Não é sempre, mas em alguns momentos escuto o silêncio e me volto para trás. Neste instante, a coisa não é diferente. Resolvi dar um pulo e espiar com um pouco mais de afinco as culpas do passado. Nesse olhar, voltei aos 16, flor da idade — tempo em que tudo é, de fato, o que é, e os sonhos… ah, esses são espetaculares; por mais que não se tenha nada, ainda se sonha com alguma coisa.
Foi uma época em que o horizonte se desenhava como magnífico. O céu, o distante — tudo parecia possível de tocar. Não havia limites; o limite era somente a imaginação. Minha vida foi rodeada de amigos sinceros, cujo único interesse era o que comungava com os meus: descobrir a vida.
Éramos soltos — terra quente, paraíso azul — e, por mais que alguns idiotas, sem entender o que de fato é a vida, misturem sua visão distorcida do mundo, atrelando a ela lugares mágicos como “atrasados” e tomando a pobreza financeira como um malgrado dos céus — minha gente, para uma criança, o verdadeiro tesouro é o amor que a vida, gratuitamente e de bom grado, lhe oferece. A vida de uma criança é magnífica.
Lembro de umas cenas interessantes que, junto com a coisa, traziam uma espécie de “fogo à prova”. A moça por quem eu nutria um certo carinho morava na capital. Ela aparecia na nossa cidade de tempos em tempos. Como é costume na vida, as coisas sempre se dão em ciclos.

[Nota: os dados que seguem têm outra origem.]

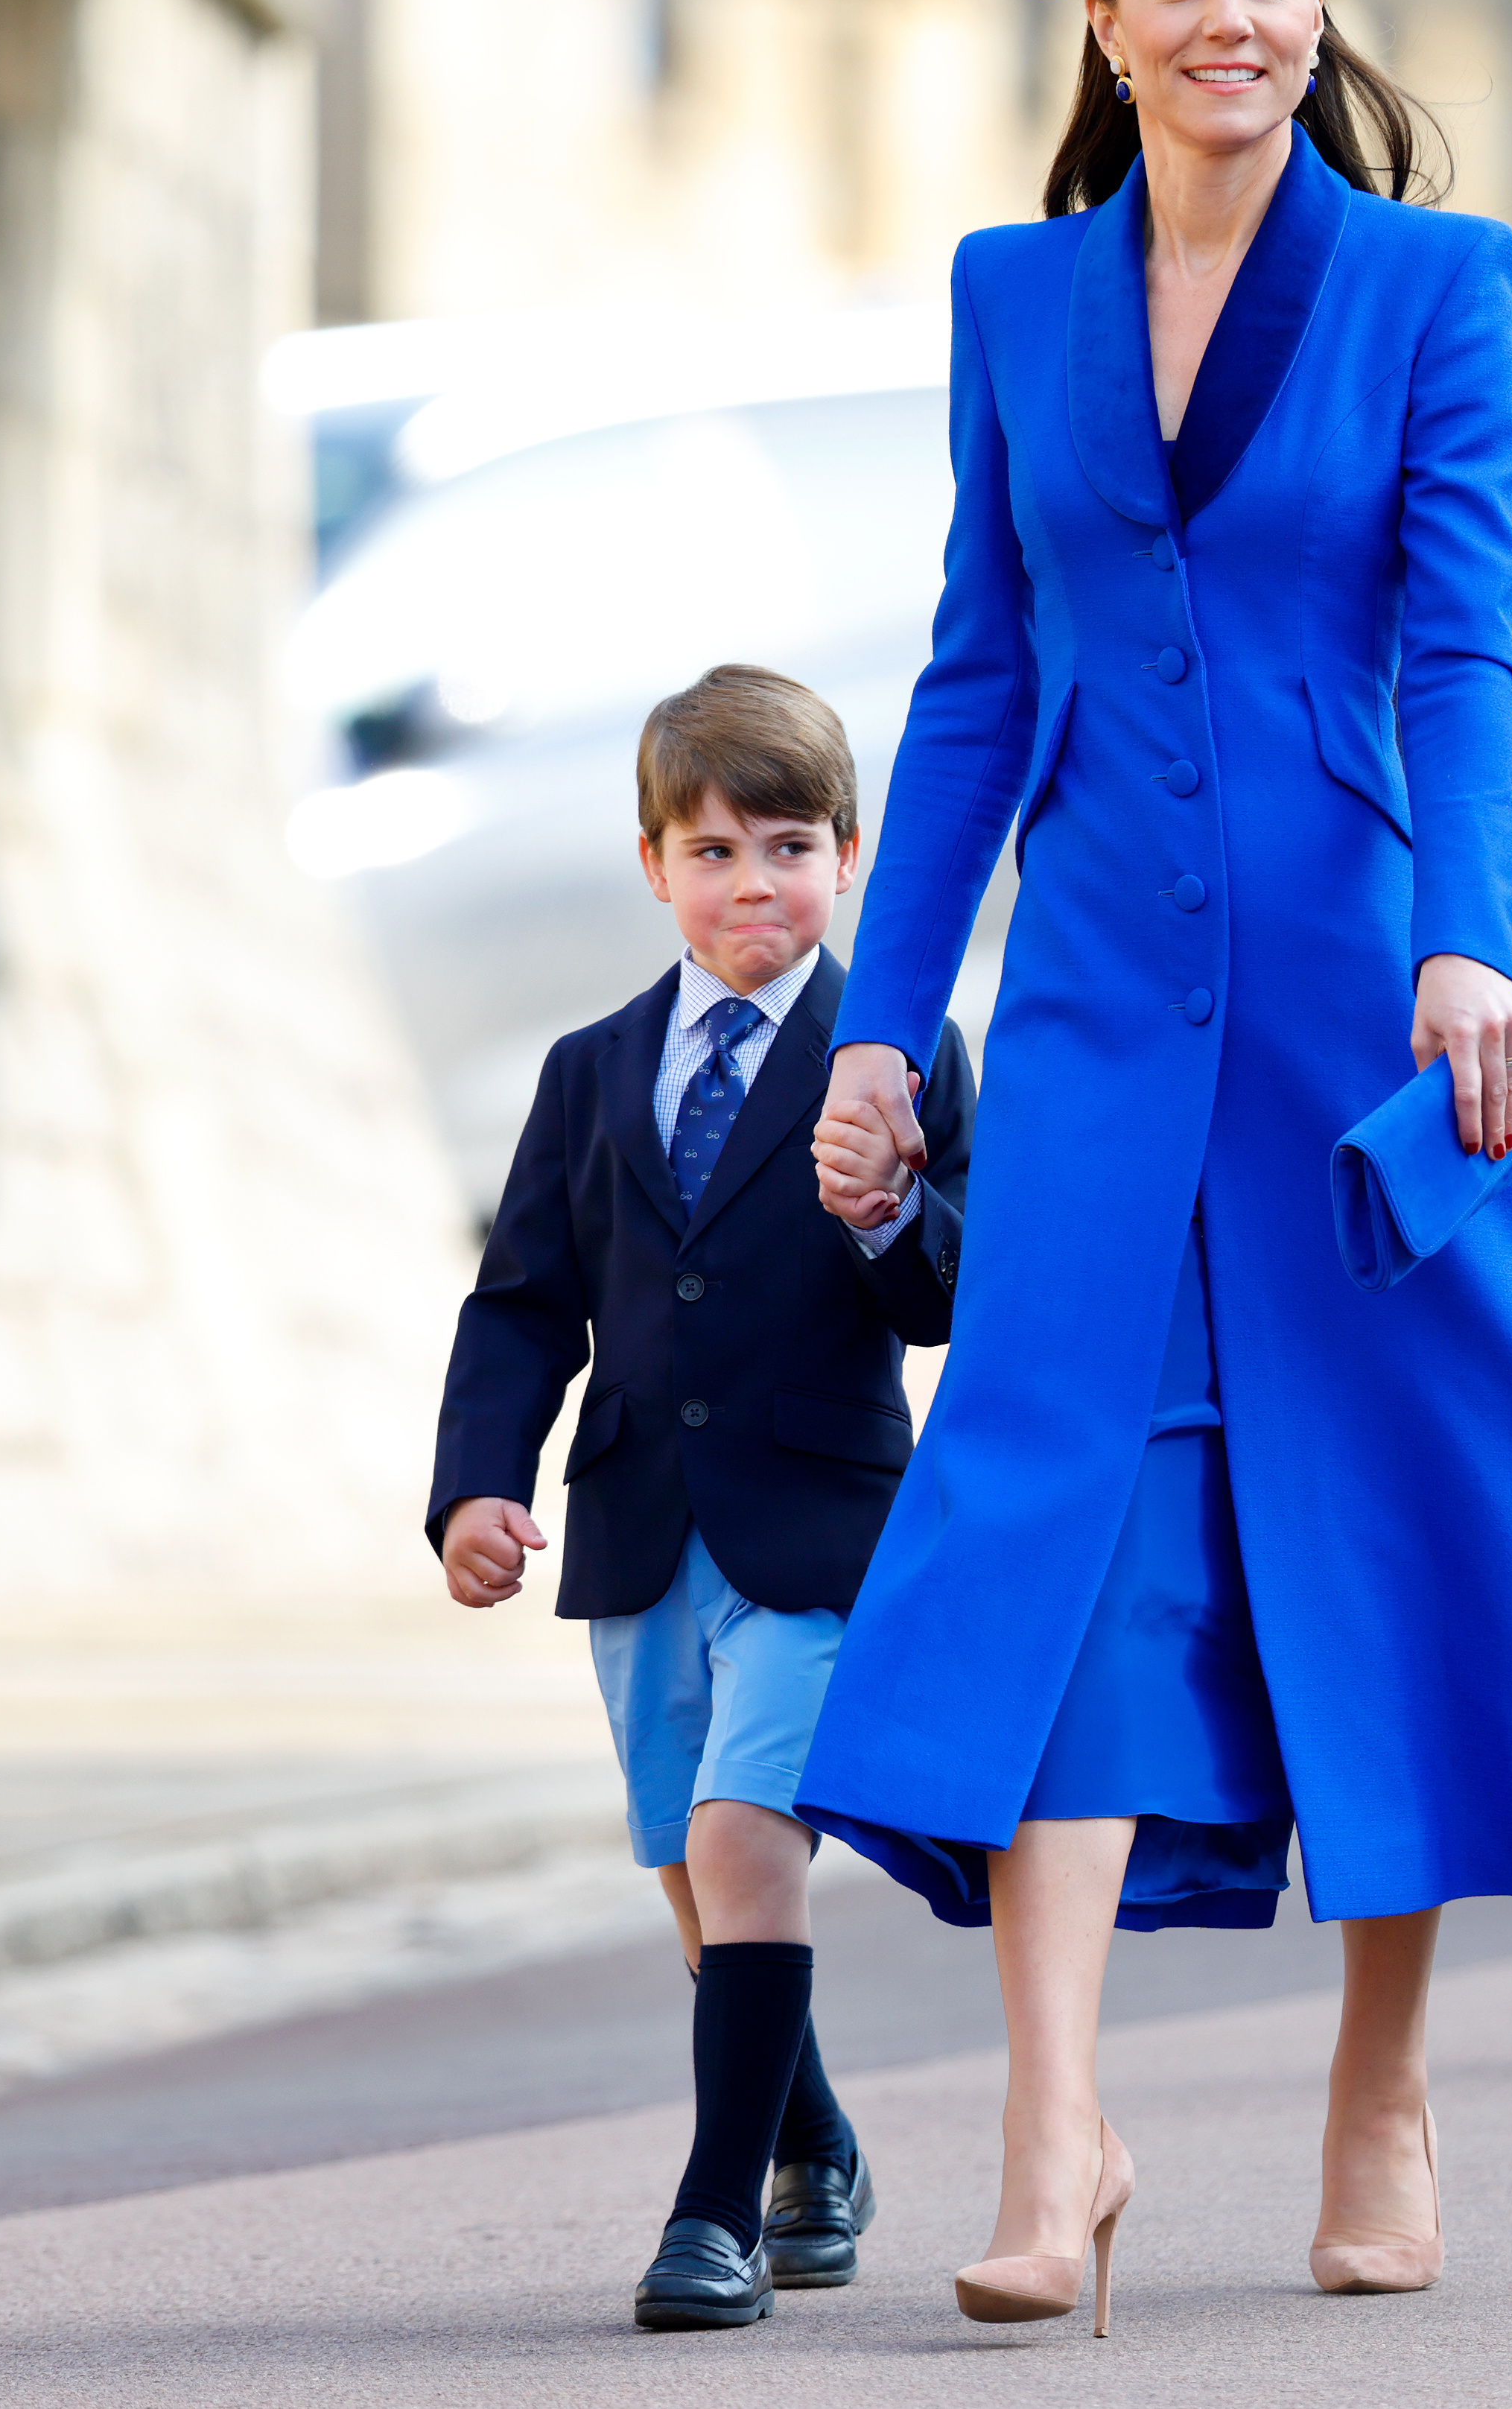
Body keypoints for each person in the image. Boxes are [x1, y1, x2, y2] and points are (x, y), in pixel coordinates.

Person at [797, 0, 1512, 2335]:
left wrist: (1470, 932)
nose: (1235, 19)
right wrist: (892, 1025)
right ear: (1102, 21)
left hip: (1369, 1010)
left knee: (1398, 1517)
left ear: (1325, 4)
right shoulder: (1014, 296)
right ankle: (1052, 2133)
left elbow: (1460, 643)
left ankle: (1383, 2084)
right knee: (1061, 1528)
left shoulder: (1444, 293)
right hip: (1097, 1011)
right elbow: (984, 676)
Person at [427, 664, 975, 2329]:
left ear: (854, 853)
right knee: (689, 1868)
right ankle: (812, 2141)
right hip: (635, 1526)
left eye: (791, 845)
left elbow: (961, 1290)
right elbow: (522, 1299)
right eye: (716, 848)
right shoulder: (591, 1070)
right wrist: (473, 1487)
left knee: (749, 1842)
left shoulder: (899, 1051)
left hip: (815, 1525)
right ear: (654, 863)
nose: (755, 884)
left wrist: (887, 1211)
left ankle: (712, 2213)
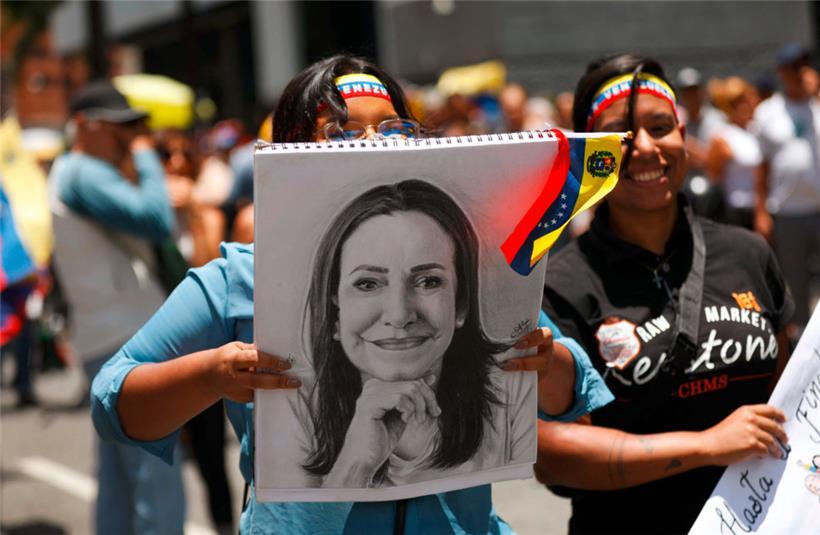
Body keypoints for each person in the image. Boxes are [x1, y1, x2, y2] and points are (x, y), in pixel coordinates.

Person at [92, 55, 613, 533]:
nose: (374, 143)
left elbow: (571, 396)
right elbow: (113, 402)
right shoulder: (239, 277)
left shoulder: (474, 261)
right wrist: (213, 374)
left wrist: (545, 361)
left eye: (393, 128)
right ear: (290, 152)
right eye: (341, 131)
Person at [536, 54, 793, 534]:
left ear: (683, 134)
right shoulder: (559, 282)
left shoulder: (748, 253)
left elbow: (791, 395)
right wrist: (706, 445)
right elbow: (552, 458)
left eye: (661, 127)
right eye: (622, 134)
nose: (646, 148)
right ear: (592, 151)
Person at [290, 180, 531, 488]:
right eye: (368, 284)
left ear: (461, 304)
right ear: (334, 307)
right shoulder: (294, 402)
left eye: (428, 281)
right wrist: (355, 463)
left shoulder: (509, 390)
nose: (400, 315)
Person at [49, 81, 185, 534]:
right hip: (127, 340)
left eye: (134, 129)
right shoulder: (82, 171)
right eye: (120, 128)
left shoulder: (72, 171)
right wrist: (145, 155)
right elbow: (155, 217)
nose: (128, 137)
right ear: (83, 126)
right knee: (154, 479)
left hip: (107, 338)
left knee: (119, 480)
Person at [753, 43, 820, 338]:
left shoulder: (817, 106)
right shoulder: (768, 112)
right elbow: (761, 167)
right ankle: (807, 345)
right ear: (782, 72)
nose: (801, 73)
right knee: (796, 282)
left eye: (804, 66)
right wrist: (761, 211)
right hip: (788, 212)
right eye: (794, 67)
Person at [706, 76, 762, 228]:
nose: (743, 106)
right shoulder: (722, 135)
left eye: (744, 100)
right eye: (735, 102)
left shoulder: (757, 129)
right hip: (737, 211)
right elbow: (714, 175)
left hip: (763, 208)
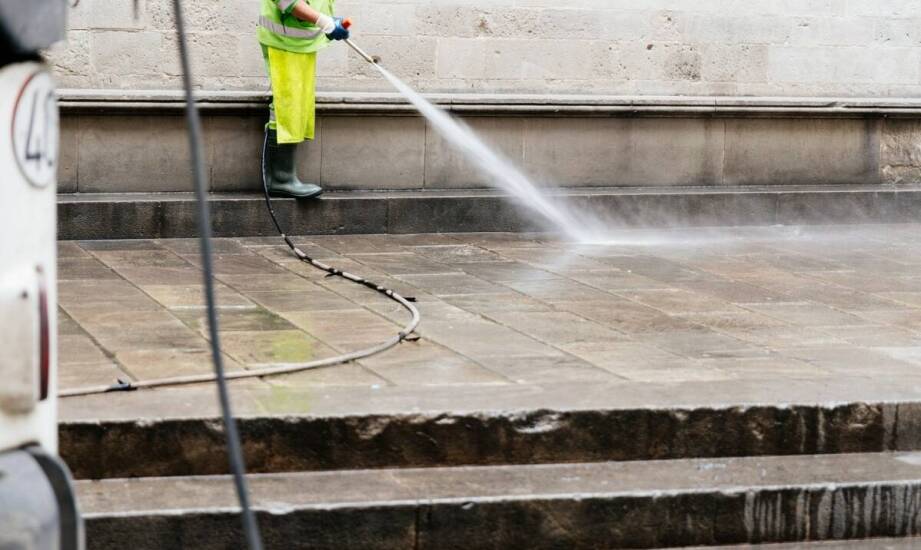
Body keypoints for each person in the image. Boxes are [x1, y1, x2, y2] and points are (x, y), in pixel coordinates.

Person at [257, 0, 350, 199]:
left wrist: (326, 20)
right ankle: (280, 179)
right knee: (286, 106)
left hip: (298, 43)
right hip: (283, 41)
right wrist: (324, 22)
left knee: (296, 106)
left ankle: (283, 178)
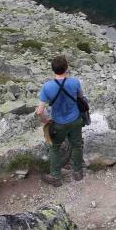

Seu pai era uma espécie de cabo político e, às vezes, precisava fazer algumas visitas — algo desse tipo. Eu era tímido e, como todo sujeito que teme aquilo que lhe é dado, nunca disse nada sobre os meus sentimentos por ela.
Como disse em outro lugar, “faz parte”. E como o passado só serve para vasculharmos em busca de alento, as coisas se dão como devem ser. Se decidirmos mudar algo, que seja pelas mãos do momento, em prol de algum futuro. Um dia antes da sua partida, conversamos — e digo: foram momentos em que o tempo, naquele instante, se incumbiu de fazer voar, como o vento. Quando terminou, fui para casa e lá pedi aos céus que permitissem mais uma noite — não nego, pedi com todas as minhas forças. E, por incrível que pareça, no outro dia o carro do pai dela deu problema. Ficaram mais um dia. [risos] São momentos como esse que sempre dizem mais — de que há, sim, mais do que um céu sobre nossas cabeças.
E os 16 se vão como as palavras que, ditas, escapam. Vieram os vinte — o mesmo ser, sonhos diferentes e a vontade mais amena, mas os impulsos… esses eram fortes, vieram para ficar. Nessa idade, o que se espera da vida já começa a se distinguir.
Ela já não era mais o suprassumo da confiança — o eixo ia se invertendo. Veio, nesse tempo, a necessidade de afirmação: eu precisava dizer mais de mim, para mim — algo que não fosse só medo e lágrimas. Veio a busca por um chão. Primeiro, a crença no mágico — essa, desde aqueles tempos, era meu alicerce, minha confiança. Fui de encontro à vida.
Lembro que, nesse período, um dos primeiros empregos foi algo que me despertou. Acreditem: o sujeito que vos fala arrumou emprego numa montagem de cestas de alimento. Trabalhava das seis da noite às seis da manhã. Regime duro... [risos]
Lá tive algumas das mais nobres constatações que a vida nos oferece. Entendi que não adianta chorar — o que é lançado, depois de tomar seu curso, nunca mais irá parar. Também compreendi que, na vida, sempre existe um porto seguro; mesmo que não se queira, a vida sempre arruma um para você.
Depois de algum tempo, saí de lá — já com uns vinte e poucos — e fui trabalhar como balconista. Aprendi, como poucos, o peso do tempo. A maioria dos clientes eram homens e mulheres de cinquenta e poucos anos, que amavam os meus ouvidos. E que ambiente: uma cerveja, boa comida e um ouvinte atento, que escuta… e não faz perguntas.
Esse era eu. E hoje, olhando tudo de relance — com uma boa música e um bom copo de whisky — tudo parece ter algum sentido.
E, lógico, se estão curiosos: hoje tenho quarenta.
E sim, vivi muita coisa.
Mas os mergulhos mais profundos não são os que, no tempo, têm mais idade, e sim aqueles que, na alma, carregam maior compreensão — só se dá o que se tem.
E que compreensão da vida um jovem tem? Menos do que se espera, e mais do que se vê.
Portanto, quando um novo mergulho profundo eu der, podem ter certeza: os restos resgatados irão surpreender seus pensamentos.